▸ **EXERCISE OBJECTIVE**
Each line of the data below that holds the word "lists" is to be reported in full.

▸ **EXCERPTED RECORDS**
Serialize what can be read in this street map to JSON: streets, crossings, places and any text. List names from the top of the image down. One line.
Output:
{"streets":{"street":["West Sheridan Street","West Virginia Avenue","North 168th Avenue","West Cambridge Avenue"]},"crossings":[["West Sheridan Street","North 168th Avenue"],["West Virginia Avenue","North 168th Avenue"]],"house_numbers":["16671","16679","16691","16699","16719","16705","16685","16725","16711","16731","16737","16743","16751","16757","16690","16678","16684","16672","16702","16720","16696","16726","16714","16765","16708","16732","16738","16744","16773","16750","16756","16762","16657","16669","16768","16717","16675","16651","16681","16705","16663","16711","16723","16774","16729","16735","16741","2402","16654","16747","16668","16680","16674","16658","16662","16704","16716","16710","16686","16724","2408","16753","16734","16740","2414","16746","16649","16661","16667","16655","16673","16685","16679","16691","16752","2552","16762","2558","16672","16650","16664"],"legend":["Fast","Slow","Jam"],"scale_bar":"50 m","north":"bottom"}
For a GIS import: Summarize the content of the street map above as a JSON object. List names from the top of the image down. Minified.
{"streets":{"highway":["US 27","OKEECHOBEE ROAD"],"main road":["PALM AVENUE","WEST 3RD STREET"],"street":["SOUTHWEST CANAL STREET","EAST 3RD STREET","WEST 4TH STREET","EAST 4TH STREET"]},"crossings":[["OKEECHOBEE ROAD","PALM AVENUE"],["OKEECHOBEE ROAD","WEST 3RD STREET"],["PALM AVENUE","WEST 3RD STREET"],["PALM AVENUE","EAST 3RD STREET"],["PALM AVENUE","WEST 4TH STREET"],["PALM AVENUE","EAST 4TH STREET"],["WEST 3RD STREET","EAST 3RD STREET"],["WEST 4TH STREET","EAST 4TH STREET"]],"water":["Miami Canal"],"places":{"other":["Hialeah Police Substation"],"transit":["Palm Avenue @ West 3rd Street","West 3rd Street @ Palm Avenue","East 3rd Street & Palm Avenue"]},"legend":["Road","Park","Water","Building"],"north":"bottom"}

--

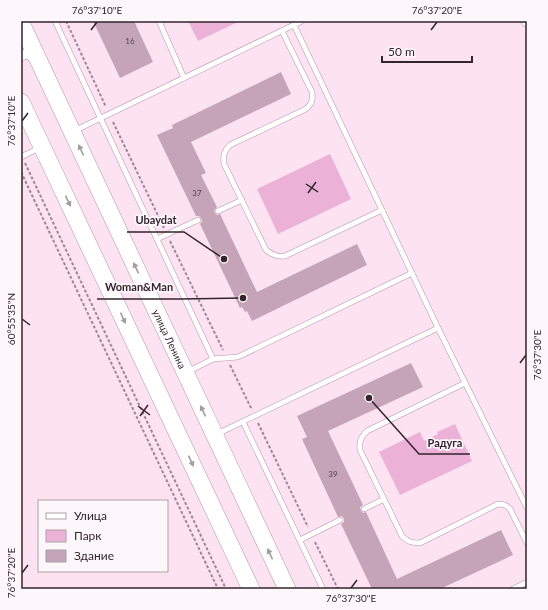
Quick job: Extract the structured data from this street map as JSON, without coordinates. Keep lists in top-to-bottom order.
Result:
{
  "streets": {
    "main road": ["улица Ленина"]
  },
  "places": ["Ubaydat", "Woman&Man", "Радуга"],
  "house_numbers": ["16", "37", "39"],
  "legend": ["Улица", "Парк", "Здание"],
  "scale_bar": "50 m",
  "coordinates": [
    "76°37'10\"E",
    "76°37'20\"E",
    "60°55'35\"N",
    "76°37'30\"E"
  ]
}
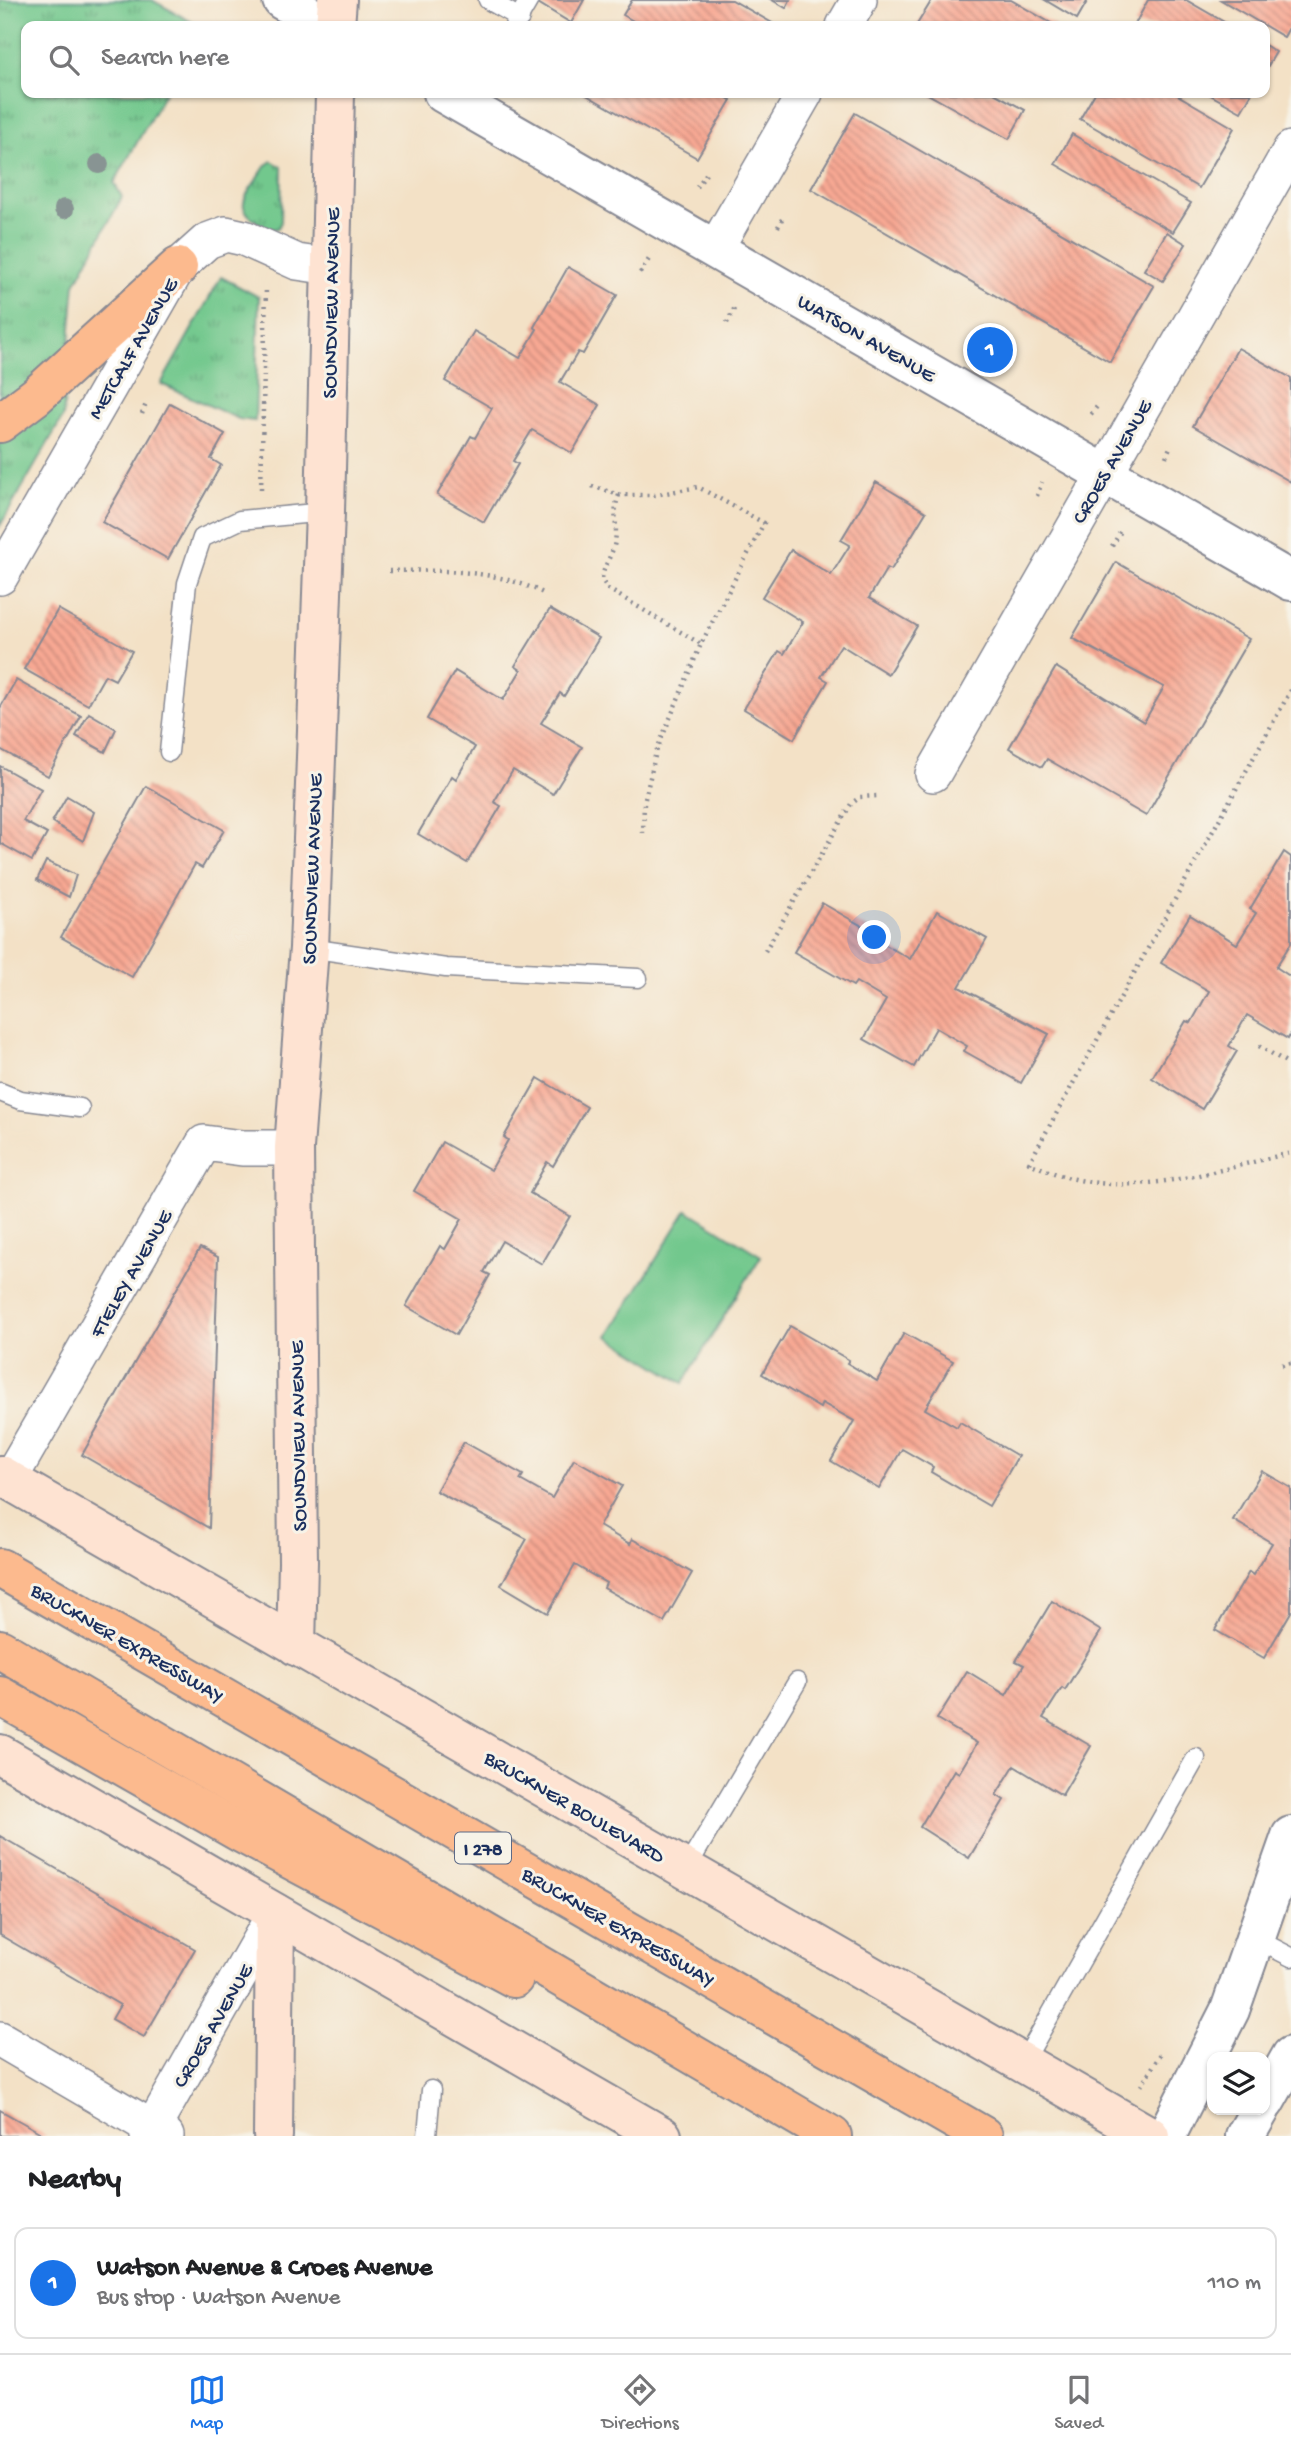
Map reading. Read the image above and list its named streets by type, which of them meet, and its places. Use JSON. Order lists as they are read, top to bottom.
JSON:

▸ **FINAL ANSWER**
Quick job: Extract the structured data from this street map as JSON, without coordinates. Keep lists in top-to-bottom order.
Map reading. Read the image above and list its named streets by type, which of them meet, and its places. Use JSON. Order lists as they are read, top to bottom.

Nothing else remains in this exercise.